FIP; Waiver of a Second Amendment argument; Whether defendant was aware of United States v Williams; Waiver validity; United States v Ruiz; Sentencing; Applicability of the enhancement under USSG § 2K2.1(a)(3) for using a semiautomatic gun capable of accepting a large capacity magazine; Whether there is a state-of-mind requirement; United States v Sands; Enhancement for using a firearm in connection with another offense; § 2K2.1(b)(6)(B); Proximity of the gun to a large quantity of drugs

Summary

[This appeal was from the WD-MI.] The court held that defendant-Seuell knowingly waived his right to assert a Second Amendment challenge and that USSG § 2K2.1(a)(3) (using a semiautomatic that could be used with a large capacity magazine) does not have a state-of-mind requirement. Seuell was arrested on an outstanding warrant. When his car was impounded, drugs and a loaded semiautomatic were found. He pled guilty to FIP and was sentenced to 70 months. Seuell challenged his conviction on Second-Amendment grounds. But the court held that he waived this argument during sentencing. He asked his attorney to file a motion to dismiss on the ground the statute was unconstitutional as applied to him but the attorney refused. The district court then offered to appoint another attorney for Seuell, but he declined, saying he did not want to cause trouble. The judge explained that it was no trouble and reiterated the offer, but Seuell stated that he wanted to proceed with sentencing. The court rejected Seuell’s claim that he did not waive the challenge because he was not aware “that he could protest his dangerousness” under Williams. It found that “the transcript makes clear that the Williams decision was a significant factor in the district court’s colloquy with Seuell. And a waiver is valid so long as a defendant knows the ‘nature of the right and how it would likely apply in general in the circumstances.’” Seuell next challenged application of the § 2K2.1(a)(3) sentencing enhancement, claiming it did “not apply because he did not know that his pistol could carry enough ammunition to count as accepting a large capacity magazine.” But the court noted that the statute “does not contain a state-of-mind requirement.
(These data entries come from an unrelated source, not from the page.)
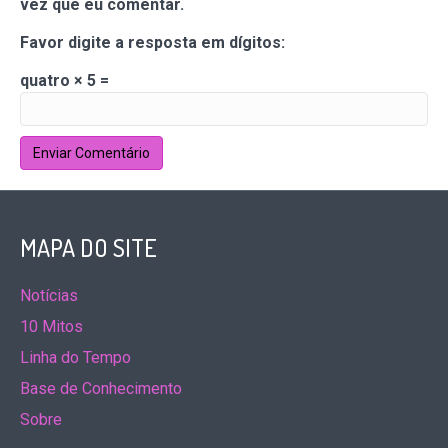
vez que eu comentar.
Favor digite a resposta em dígitos:
quatro × 5 =
MAPA DO SITE
Notícias
10 Mitos
Linha do Tempo
Base de Conhecimento
Sobre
It requires an enhancement whenever the firearm qualifies.” It added that “the Sentencing Commission knew how to add a state-of-mind requirement when it wished to do so.” And in Sands the court “described a related firearm enhancement that lacked a state-of-mind element as a ‘[s]trict liability enhancement.’” Further, every “circuit to interpret this provision has recognized that it does not contain a state-of-mind requirement.” The court also upheld application of the § 2K2.1(b)(6)(B) enhancement for committing another felony offense, rejecting his claim that there was no connection shown between his pistol and drug trafficking where “the proximity of the gun to the large quantity of drugs suffices to make the connection.” Affirmed.